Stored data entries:
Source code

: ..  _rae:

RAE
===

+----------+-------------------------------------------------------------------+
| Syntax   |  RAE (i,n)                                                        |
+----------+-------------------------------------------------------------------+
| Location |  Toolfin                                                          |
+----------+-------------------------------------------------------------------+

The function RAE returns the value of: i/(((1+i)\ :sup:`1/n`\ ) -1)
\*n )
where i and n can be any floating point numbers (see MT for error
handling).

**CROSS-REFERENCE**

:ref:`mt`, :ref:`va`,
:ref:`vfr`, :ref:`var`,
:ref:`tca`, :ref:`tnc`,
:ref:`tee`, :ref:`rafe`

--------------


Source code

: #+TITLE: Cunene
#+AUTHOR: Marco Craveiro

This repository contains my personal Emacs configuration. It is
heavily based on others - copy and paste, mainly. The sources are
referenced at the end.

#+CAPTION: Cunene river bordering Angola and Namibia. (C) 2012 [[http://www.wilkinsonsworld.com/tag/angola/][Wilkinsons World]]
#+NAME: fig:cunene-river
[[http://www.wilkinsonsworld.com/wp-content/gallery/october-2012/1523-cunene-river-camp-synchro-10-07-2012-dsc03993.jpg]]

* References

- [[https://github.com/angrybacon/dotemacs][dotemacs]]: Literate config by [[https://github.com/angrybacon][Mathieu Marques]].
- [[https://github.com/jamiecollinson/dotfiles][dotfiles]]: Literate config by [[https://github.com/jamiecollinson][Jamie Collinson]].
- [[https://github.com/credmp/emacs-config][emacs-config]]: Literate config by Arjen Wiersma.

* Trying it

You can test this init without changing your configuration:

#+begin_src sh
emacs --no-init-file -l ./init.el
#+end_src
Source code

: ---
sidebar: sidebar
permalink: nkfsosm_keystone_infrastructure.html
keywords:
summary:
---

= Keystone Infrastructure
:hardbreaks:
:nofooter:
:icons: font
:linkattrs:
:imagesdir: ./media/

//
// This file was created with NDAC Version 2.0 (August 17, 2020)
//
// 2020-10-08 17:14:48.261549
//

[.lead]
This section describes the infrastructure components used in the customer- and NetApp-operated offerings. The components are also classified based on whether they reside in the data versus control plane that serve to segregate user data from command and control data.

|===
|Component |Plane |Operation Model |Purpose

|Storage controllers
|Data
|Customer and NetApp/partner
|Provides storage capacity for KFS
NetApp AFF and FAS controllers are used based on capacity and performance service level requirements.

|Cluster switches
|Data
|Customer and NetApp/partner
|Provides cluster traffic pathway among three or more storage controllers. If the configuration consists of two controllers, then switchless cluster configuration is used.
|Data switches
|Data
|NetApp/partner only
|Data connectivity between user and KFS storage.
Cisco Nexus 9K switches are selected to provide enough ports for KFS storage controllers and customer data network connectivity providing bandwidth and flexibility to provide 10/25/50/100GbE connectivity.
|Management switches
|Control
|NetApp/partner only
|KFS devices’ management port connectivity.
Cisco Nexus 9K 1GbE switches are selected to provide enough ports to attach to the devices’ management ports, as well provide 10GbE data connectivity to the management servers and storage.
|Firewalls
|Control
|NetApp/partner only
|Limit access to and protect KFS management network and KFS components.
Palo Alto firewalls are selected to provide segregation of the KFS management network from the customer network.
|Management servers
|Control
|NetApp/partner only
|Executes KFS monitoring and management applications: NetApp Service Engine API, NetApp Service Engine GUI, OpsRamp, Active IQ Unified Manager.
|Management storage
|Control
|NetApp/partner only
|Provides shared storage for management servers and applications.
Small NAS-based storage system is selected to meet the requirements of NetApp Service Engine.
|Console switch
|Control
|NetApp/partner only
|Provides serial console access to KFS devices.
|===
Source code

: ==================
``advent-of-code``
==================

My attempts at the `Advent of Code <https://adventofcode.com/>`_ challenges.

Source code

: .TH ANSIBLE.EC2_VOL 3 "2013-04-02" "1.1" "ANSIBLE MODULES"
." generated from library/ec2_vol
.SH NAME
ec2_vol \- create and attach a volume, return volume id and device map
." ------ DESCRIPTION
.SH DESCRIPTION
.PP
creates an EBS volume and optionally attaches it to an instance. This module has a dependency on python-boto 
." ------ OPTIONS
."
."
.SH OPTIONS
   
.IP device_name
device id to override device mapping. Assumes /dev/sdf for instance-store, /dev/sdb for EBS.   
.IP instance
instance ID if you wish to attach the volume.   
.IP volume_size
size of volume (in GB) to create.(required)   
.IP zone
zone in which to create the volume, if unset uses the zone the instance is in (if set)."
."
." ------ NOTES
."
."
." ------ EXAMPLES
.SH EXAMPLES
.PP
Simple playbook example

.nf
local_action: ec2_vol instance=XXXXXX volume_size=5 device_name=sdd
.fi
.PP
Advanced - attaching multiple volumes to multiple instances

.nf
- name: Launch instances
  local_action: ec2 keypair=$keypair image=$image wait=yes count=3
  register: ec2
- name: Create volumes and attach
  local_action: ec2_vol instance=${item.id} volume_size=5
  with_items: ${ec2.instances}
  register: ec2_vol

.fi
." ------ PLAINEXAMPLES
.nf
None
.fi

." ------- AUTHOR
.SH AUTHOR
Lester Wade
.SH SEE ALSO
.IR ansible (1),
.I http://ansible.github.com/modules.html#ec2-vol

=== Work to complete ===
Copy all lines from the entries that contain the word "https".

=== Response area ===
- [[https://github.com/angrybacon/dotemacs][dotemacs]]: Literate config by [[https://github.com/angrybacon][Mathieu Marques]].
- [[https://github.com/jamiecollinson/dotfiles][dotfiles]]: Literate config by [[https://github.com/jamiecollinson][Jamie Collinson]].
- [[https://github.com/credmp/emacs-config][emacs-config]]: Literate config by Arjen Wiersma.
My attempts at the `Advent of Code <https://adventofcode.com/>`_ challenges.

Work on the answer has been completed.